Biocompatibility is an essential criterion for a medical implant, which should not cause any thrombogenic, toxic, allergic, or inflammatory responses in vivo. Ti dental implants usually fail due to the allergic reaction to Ti ions that leach from the alloys, eventually leading to inflammation in the surrounding tissues [38, 39]. Wachi et al. reported that Ti ions are the causative factor of peri-implant mucositis, which can progress to peri-implantitis accompanied by alveolar bone resorption [5]. Therefore, dental implant materials with high corrosion resistance are urgently needed. We tested the corrosion of the Ti–Zr alloys in SBF, and detected only miniscule amounts of Ti and Zr ions in the solution after 30 days of incubation. The higher stability of Ti–Zr alloys compared to cpTi can be attributed to the formation of corrosion resistant oxide films on the alloy surface. Consistent with our results, Akimoto et al. found that 90% less Ti ions were released from Ti–30Zr compared to pure Ti after 1 week of immersion in physiological fluid. This indicates that the ZrO2 film is more stable and resilient to dissolution compared to the oxide of Ti, and addition of Zr can significantly reduce Ti ion dissolution [27]. Therefore, binary Ti–Zr alloys have gained considerable attention in biomedical applications on account of their higher mechanical strength [40, 41], corrosion resistance [42], and biocompatibility compared to cpTi [31, 43].

The cytocompatibility of the Ti–Zr alloys was evaluated in the MG63 osteoblast cell line. This line was originally isolated from human osteosarcoma, and retains the osteogenic characteristics along with the advantage of unlimited growth [44]. In recent years, they have completely replaced osteoblasts for analyzing the cytotoxicity of biomaterials in vitro [45]. However, in the study of cell morphology and osteogenic differentiation, MSCs cells with differentiation potential have more advantages [46]. The alloys were highly conducive to the survival and proliferation of MG63 cells, which is consistent with the general biosafety of Zr [47]. Cell adhesion to the implant surface is crucial for the subsequent growth, differentiation, and migration [48]. We found that the MG63 cells adhered to, spread and rapidly proliferated on the alloy surfaces. Consistent with our results, Saldana et al. also showed [49] that osteoblasts can attach to coarse-grain or fine-grain Zr surfaces, and subsequently spread, proliferate, differentiate, and mature to a similar extent as on the Ti6Al4V alloy. Furthermore, the ZnO2 film can also promote cellular adhesion, proliferation, and differentiation [50], thus underscoring the suitability of Ti–Zr alloys as surfaces for osteoblast growth [51]. The differentiation of osteoblasts into mature osteocytes involves proliferation, extracellular matrix maturation, and matrix mineralization. Integrin β1 and COL1 α-1 levels were similar across all groups during osteoblastic adhesion and early proliferation. In contrast, the osteogenic markers (Ki67, ALP, Cbf α1, and OC) were significantly upregulated in the late proliferation and maturation stages of osteoblast differentiation on cpTi and Ti–45Zr, whereas the alloys with higher Zr content showed stronger osteogenic activity, which could be attributed to the superior osteo-inductivity of Zr. A recent study showed that ZrO2 and Zr ions promoted the proliferation and differentiation of human osteoblasts in vitro [52, 53].

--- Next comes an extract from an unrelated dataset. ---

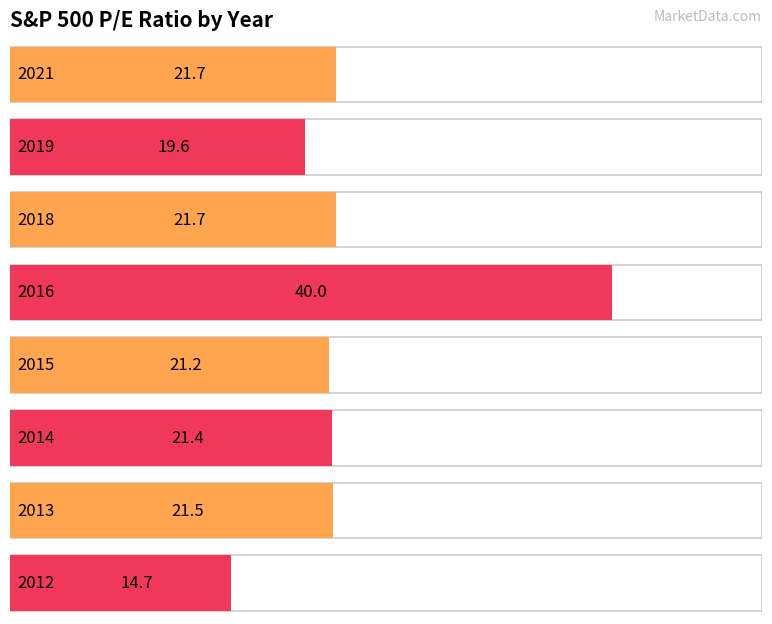

Is it true that the value at 2016 is 14.4?

False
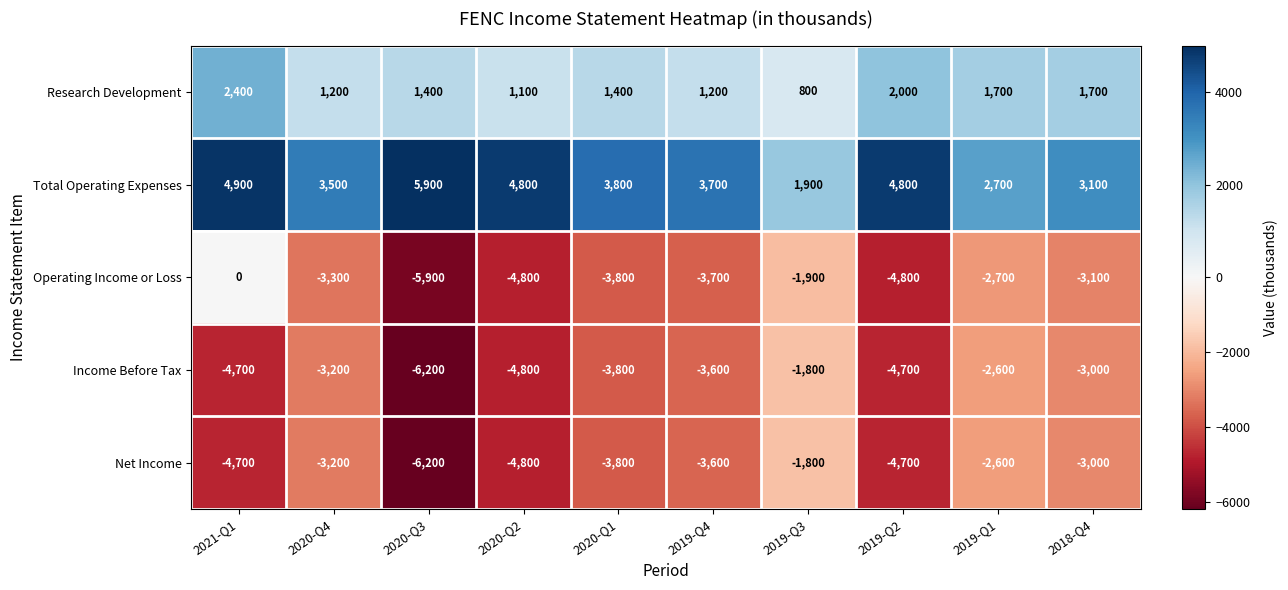

Count the number of categories in the chart.

10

To summarize, Ti–xZr alloys have superior biomechanics compared to cpTi with high tensile strength and low elastic modulus, along with similar biocompatibility, which can reduce implant stress shielding and improve longevity. Ti–45Zr in particular showed the optimum strength/elastic modulus ratio and osteogenic activity, and is therefore a promising alternative to cpTi as a dental implant.

5 Conclusion

The Ti–xZr (x = 5, 15, 25, 35, 45 wt%) alloys are stable and do not adversely affect osteoblast adhesion and proliferation in vitro. Ti–45Zr showed excellent cytocompatibility and osteogenic activity comparable to that of pure Ti. indicating its potential as a dental implant material.